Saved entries

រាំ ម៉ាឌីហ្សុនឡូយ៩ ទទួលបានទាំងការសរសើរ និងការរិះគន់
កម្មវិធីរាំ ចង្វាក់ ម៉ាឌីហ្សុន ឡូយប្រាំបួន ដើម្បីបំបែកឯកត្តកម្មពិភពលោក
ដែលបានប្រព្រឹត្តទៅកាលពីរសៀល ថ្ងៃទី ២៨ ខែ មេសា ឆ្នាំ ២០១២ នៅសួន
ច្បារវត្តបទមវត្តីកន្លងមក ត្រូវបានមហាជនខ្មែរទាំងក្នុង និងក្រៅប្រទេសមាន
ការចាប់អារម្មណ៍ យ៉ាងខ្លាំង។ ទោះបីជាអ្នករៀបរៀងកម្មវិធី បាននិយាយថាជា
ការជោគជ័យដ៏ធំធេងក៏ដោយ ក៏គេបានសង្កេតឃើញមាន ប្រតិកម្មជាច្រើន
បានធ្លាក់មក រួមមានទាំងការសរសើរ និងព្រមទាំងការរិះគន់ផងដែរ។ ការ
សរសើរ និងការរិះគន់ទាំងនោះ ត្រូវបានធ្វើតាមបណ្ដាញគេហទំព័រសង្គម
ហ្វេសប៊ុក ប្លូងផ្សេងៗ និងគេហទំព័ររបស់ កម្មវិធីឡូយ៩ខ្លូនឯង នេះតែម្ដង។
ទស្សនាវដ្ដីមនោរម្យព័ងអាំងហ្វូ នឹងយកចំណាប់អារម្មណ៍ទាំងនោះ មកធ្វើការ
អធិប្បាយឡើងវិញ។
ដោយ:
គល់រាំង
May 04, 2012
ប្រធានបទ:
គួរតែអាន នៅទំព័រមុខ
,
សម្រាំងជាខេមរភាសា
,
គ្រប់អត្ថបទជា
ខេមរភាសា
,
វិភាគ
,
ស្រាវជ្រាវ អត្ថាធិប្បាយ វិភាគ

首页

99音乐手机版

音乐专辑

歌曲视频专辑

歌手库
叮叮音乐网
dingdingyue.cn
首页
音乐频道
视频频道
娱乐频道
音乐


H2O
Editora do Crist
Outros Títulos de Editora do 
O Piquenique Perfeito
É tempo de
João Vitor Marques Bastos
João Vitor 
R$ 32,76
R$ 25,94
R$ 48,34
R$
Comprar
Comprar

## TASK
Would you print exactly the lines from the first line of the entries above through the line that has "ដែលបានប្រព្រឹត្តទៅកាលពីរសៀល ថ្ងៃទី ២៨", both included, and stop there?

## SOLUTION TO THIS TASK
រាំ ម៉ាឌីហ្សុនឡូយ៩ ទទួលបានទាំងការសរសើរ និងការរិះគន់
កម្មវិធីរាំ ចង្វាក់ ម៉ាឌីហ្សុន ឡូយប្រាំបួន ដើម្បីបំបែកឯកត្តកម្មពិភពលោក
ដែលបានប្រព្រឹត្តទៅកាលពីរសៀល ថ្ងៃទី ២៨ ខែ មេសា ឆ្នាំ ២០១២ នៅសួន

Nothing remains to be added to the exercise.